Selasa, 29 Desember 2009

Merry Christmas from First Coast Service Options

Physical therapists have been given the 'gift' of maintenance therapy on some patients.

This 'gift' comes wrapped in bureaucratic gobbledeegook but is still an improvement over the dogmatic, no-way, no-how ban on maintenance therapy paid by Medicare that existed prior to February 2, 2009. (note: the FCSO primary geographic jurisdiction is only in the state of Florida)

Skilled Maintenance Therapy for Safety

The specific reference is located on pages 21-22 of the FCSO Local Coverage Determination.

I'll give you an example of the garbled way in which Medicare makes known it's intent:

"If the services required to maintain function involve the use of complex and sophisticated therapy procedures, the judgment and skill of a therapist may be necessary for the safe and effective delivery of such services.

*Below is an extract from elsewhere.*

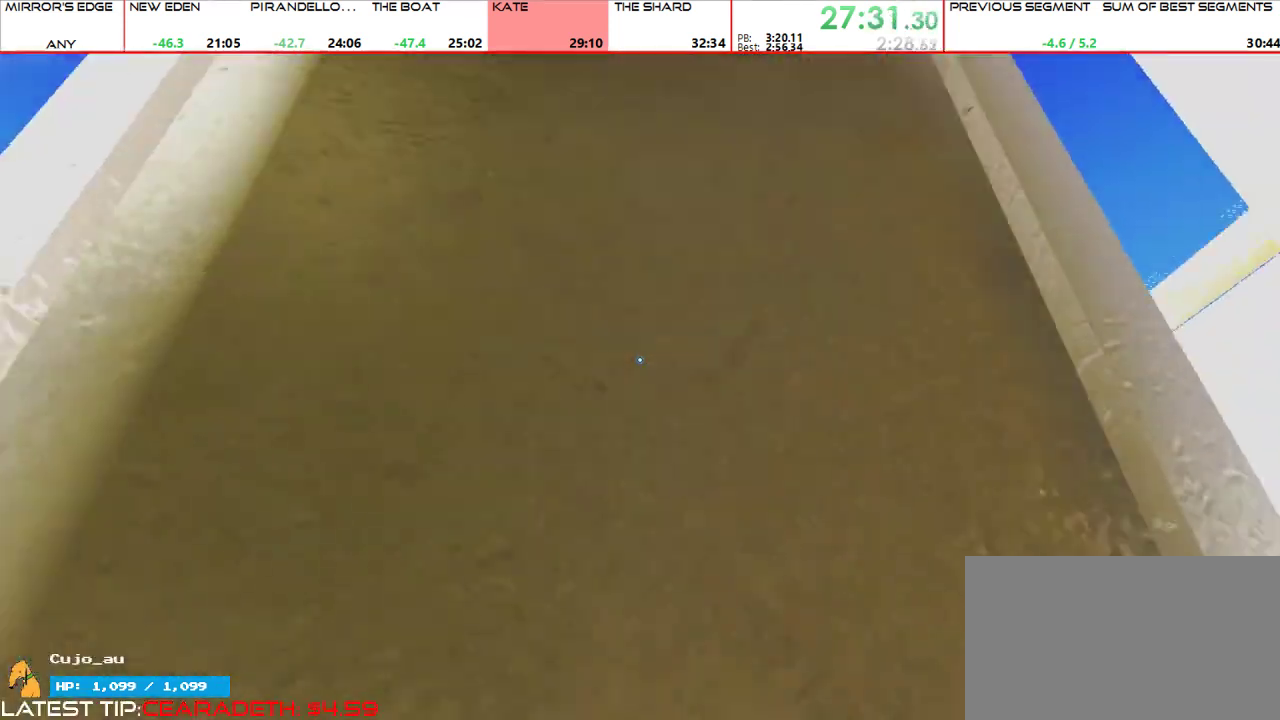
{"keys": ["w"], "mouse": [], "events": [[300, "space", "down"], [433, "space", "up"], [433, "w", "down"]]}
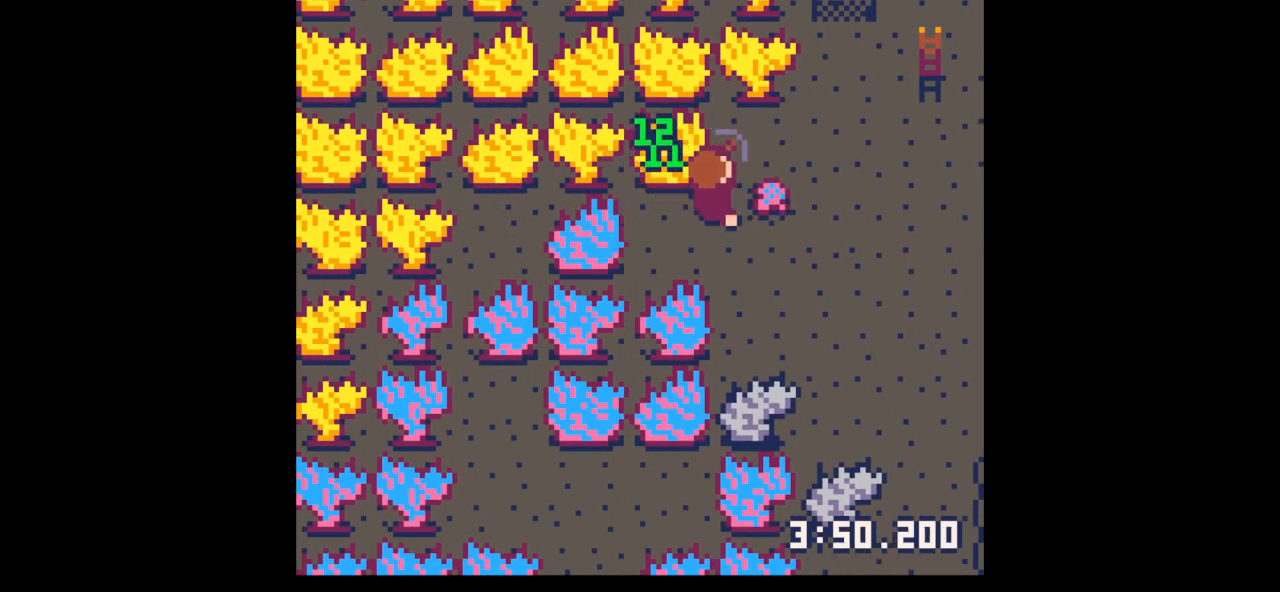
Gameplay with keyboard; each line is a JSON object with the keys held at the frame after it. "events" lists presses ("down") and releases ("up") of "down", "left", "right", "up", "x" and "z" between this image and that frame as [ms after this image, input, new state], when the widget could be followed in between. No other keys are recorded. Mouse input is not recorded.
{"keys": ["x"], "events": [[67, "right", "up"], [67, "z", "down"], [167, "z", "up"], [233, "down", "down"], [267, "down", "up"], [367, "down", "down"], [467, "down", "up"], [500, "x", "down"]]}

When the patient’s safety is at risk, those reasonable and necessary services shall be covered even if the skills of a therapist are not ordinarily needed to carry out the activities preformed as part of the maintenance program."
The most obvious example in outpatient PT would have us treating patients at risk for, say, falling down in the home - even if the interventions might be construed as low level, 'unskilled' treatments.

However, the LCD goes on to say:
"It is not medically necessary for a therapist to perform or supervise maintenance programs that do not require the professional skills of a therapist.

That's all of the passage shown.